La semaine dernière, j'étais invité, tout comme les autres conseillers municipaux, à la mosquée turque du quartier (Selimiye Moskee) pour prendre le thé. En fait la mosquée est située dans une ancienne école qui est partagée par plusieurs associations. Les Turcs ont leur propre morceau d'immeuble, avec un supermarché au rez-de-chaussée, la mosquée au 1er étage, et un café sous les combles. J'étais le seul travailliste, il y avait les centristes du D66 (l'ex-échevin Joep Blaas et son jeune page) ainsi qu'une écolo, en la présence distinguée d'Anna Schoemaker.
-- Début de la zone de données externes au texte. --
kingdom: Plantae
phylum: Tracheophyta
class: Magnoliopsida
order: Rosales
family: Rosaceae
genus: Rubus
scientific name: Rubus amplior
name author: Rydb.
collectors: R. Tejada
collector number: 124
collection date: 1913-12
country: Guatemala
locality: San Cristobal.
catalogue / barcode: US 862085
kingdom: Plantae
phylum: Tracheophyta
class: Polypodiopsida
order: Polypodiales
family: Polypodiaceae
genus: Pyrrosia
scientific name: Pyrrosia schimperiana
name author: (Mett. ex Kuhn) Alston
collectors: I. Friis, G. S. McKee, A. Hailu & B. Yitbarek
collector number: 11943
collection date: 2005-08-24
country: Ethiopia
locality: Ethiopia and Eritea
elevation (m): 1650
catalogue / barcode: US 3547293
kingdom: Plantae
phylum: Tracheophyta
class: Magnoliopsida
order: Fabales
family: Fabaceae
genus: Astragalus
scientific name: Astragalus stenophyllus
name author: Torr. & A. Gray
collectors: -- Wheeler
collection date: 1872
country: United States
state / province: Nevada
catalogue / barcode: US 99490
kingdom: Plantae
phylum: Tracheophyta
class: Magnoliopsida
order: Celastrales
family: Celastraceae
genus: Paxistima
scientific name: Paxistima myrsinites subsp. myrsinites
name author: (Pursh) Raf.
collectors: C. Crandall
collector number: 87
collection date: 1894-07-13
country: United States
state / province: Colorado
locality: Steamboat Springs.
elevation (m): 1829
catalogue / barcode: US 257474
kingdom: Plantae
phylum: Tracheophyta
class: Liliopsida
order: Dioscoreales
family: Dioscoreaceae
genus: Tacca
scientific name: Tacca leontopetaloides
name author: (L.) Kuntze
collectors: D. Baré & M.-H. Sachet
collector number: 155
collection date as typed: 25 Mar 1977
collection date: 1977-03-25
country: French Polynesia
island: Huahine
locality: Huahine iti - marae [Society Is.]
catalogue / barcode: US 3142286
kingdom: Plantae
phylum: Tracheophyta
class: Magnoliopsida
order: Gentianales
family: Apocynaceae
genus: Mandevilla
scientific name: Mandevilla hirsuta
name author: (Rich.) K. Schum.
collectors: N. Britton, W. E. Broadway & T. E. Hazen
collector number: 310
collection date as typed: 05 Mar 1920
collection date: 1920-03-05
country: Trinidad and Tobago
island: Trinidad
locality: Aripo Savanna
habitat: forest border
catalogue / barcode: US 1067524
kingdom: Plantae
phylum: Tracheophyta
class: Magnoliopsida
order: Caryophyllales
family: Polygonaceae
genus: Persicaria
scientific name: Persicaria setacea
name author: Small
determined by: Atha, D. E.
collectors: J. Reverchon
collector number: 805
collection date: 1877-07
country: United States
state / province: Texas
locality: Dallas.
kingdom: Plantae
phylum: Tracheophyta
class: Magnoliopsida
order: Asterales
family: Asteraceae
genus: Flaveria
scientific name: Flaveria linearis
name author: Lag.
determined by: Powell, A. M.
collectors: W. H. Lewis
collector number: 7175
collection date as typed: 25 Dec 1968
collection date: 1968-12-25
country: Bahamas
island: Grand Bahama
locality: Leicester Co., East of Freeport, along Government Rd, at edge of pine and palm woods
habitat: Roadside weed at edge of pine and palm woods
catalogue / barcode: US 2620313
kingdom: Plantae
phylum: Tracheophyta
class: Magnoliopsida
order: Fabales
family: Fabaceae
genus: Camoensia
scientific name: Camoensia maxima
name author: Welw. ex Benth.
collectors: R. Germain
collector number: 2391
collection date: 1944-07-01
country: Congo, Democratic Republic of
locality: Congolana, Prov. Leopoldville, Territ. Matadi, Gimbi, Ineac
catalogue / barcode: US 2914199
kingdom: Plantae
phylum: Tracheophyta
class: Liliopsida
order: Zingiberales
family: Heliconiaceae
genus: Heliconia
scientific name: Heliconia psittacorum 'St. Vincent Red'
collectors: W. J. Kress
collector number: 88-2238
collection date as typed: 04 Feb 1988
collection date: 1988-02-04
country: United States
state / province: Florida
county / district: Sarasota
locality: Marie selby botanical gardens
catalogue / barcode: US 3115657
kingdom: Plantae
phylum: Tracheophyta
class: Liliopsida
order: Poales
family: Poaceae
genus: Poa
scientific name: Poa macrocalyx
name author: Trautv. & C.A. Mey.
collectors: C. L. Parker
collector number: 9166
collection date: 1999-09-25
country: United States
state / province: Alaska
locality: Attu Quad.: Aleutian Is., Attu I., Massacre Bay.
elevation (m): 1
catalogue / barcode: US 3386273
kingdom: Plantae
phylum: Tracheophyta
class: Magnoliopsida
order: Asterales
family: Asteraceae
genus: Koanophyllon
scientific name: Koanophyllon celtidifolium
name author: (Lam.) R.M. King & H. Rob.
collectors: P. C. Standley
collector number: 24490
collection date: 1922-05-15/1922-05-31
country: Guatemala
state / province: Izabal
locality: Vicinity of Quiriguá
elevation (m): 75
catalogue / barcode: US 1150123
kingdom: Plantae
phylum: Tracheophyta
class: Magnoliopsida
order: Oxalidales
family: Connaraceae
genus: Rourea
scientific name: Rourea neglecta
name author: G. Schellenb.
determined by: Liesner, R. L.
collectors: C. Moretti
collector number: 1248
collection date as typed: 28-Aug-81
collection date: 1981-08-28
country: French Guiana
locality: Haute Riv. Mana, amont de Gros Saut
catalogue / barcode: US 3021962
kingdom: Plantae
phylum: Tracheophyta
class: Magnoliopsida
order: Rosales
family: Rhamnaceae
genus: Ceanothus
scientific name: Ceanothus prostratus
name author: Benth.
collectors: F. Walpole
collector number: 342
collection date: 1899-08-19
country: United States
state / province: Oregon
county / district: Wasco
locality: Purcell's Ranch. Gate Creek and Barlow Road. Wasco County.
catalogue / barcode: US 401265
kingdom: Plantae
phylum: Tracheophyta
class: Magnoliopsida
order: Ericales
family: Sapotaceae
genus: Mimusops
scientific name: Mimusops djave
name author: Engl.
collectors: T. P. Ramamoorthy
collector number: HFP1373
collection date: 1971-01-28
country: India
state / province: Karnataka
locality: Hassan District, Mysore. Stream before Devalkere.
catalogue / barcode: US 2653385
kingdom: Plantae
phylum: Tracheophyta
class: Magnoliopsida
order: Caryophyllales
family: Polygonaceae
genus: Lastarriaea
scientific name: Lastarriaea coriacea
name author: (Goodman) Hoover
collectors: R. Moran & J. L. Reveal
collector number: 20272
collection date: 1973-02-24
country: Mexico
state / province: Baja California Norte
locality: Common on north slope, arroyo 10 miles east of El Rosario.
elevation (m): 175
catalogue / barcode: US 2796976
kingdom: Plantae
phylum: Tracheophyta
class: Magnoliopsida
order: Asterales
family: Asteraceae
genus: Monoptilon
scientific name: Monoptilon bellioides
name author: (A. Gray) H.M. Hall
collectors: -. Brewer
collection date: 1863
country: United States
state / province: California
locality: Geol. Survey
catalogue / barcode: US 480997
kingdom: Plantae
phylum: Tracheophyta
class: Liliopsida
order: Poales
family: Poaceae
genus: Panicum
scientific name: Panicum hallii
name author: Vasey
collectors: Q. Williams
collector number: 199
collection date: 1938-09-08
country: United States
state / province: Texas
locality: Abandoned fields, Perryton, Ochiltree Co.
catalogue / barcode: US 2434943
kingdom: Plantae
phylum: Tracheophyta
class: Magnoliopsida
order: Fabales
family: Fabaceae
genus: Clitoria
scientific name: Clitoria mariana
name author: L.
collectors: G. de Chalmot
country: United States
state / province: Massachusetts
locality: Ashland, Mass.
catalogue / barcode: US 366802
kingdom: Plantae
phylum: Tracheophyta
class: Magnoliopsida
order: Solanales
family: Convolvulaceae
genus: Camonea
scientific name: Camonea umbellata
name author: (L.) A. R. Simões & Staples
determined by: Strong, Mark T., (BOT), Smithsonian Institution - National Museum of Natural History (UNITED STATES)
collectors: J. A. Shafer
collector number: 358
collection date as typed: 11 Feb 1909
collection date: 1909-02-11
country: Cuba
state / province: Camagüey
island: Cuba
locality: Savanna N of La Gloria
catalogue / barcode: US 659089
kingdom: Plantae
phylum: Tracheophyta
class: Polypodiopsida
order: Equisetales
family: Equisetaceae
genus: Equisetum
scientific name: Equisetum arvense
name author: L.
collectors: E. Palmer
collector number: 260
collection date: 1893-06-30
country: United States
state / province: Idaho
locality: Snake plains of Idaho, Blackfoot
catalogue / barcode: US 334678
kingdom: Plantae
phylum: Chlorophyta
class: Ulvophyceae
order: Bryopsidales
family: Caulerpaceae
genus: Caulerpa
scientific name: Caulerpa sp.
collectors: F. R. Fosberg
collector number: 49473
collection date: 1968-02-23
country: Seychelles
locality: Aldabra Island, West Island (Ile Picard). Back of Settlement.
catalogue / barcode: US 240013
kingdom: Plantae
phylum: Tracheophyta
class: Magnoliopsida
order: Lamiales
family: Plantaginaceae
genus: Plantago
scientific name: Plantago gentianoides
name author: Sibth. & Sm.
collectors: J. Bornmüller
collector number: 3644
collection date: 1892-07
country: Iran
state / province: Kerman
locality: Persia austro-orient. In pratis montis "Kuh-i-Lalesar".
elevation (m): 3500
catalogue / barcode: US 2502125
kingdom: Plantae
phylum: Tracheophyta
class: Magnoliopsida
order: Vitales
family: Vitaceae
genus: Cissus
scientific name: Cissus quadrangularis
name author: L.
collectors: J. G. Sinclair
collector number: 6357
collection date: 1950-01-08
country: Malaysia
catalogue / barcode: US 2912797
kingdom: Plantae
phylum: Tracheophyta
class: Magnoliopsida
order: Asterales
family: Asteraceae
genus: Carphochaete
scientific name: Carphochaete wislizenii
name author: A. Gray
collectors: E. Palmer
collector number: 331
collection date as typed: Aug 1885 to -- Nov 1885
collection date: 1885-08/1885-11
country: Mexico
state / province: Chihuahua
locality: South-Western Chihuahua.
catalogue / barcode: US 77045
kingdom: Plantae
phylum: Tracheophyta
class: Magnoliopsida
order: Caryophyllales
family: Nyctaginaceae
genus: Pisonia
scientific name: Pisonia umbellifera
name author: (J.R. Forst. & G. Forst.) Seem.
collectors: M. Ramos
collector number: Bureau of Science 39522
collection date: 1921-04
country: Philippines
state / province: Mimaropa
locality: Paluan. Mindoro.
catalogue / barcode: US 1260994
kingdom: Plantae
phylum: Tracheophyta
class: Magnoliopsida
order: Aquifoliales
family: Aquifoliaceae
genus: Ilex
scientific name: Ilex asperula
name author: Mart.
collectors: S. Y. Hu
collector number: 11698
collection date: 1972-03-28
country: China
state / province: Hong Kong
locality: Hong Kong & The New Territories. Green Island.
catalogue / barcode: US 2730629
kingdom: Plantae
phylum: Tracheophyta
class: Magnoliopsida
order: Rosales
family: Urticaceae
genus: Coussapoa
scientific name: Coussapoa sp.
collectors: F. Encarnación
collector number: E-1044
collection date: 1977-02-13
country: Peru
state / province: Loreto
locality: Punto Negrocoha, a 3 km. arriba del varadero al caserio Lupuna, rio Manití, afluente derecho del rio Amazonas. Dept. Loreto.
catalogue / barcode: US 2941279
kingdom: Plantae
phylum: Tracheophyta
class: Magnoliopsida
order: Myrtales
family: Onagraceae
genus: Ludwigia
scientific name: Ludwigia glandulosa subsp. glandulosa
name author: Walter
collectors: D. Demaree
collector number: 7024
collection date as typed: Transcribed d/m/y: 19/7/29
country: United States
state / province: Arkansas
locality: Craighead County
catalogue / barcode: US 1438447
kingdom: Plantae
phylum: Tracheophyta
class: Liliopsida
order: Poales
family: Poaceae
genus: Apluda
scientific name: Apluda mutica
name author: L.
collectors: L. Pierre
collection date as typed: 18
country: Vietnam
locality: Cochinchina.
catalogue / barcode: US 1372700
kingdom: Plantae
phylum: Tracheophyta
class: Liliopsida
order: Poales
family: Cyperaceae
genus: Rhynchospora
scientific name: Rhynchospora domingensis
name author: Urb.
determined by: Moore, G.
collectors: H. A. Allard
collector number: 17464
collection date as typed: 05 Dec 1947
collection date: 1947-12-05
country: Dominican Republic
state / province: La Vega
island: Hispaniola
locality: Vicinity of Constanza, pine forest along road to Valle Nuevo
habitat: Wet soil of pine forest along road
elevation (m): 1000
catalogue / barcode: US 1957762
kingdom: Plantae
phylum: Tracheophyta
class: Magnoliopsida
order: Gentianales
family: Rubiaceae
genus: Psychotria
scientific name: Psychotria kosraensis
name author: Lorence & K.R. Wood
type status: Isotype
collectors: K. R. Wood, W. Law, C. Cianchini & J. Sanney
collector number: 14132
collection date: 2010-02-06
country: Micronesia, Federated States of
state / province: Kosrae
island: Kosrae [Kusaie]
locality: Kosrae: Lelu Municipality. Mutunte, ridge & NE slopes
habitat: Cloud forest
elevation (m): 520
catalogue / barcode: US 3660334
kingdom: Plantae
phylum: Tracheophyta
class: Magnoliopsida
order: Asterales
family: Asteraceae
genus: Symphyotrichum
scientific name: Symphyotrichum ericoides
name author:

L'idée était d'organiser une discussion sur l'égalité homme/femme et de dialoguer entre les cultures. J'ai trouvé le thème un peu galvaudé, et surtout le fait qu'il y avait au moins 80% de Hollandais un peu étrange pour une soirée interculturelle. Mais bon, c'est déjà un début.
Nous avons été bien accueillis, et bien nourris. Mais la discussion m'a laissé sur ma faim. Je me suis senti vraiment radicalement féministe, même vis-à-vis des femmes hollandaises. Mon interlocuteur turc (on a fait des petits groupes pour discuter) a fait preuve d'un conservatisme assez hallucinant: l'homme montre son respect en protégeant sa femme des autres hommes, et la femme montre son respect en cuisinant pour l'homme et en lui faisant des enfants, surtout des fils si elle le peut. Peut-être un modèle modernissime dans les villages reculés d'Anatolie, mais en plein quartier du Pijp, ça avait quelque chose de délicieusement surrané. Une sorte d'exotisme de parentèle en plein quartier post-moderne.
Les femmes hollandaises, elles, disaient que leur choix de ne pas travailler pour élever les enfants était la preuve de leur émancipation, en particulier parce qu'elle connaissaient quelqu'un qui connaissait quelqu'un qui connaissait une famille dont c'était le père qui restait à la maison. Le vieux truc du contre-exemple qui est utilisé contre les Noirs aux Etats-Unis: vous pouvez vous émanciper parce qu'il y a quelques rappeurs et basketteurs millionnaires. Pareil ici: les femmes sont libres et émancipées parce qu'il existe, quelque part, des pères qui ont choisi de rester à la maison.
Bref, un début de discussion intéressante mais personne ne veut vraiment se poser trop de questions. Ce n'était pas le but de la soirée, anyway. C'était de commencer à apprendre à se connaître. Et c'est ce qu'on a fait, même si on s'est fait un peu peur, secrètement, les uns les autres.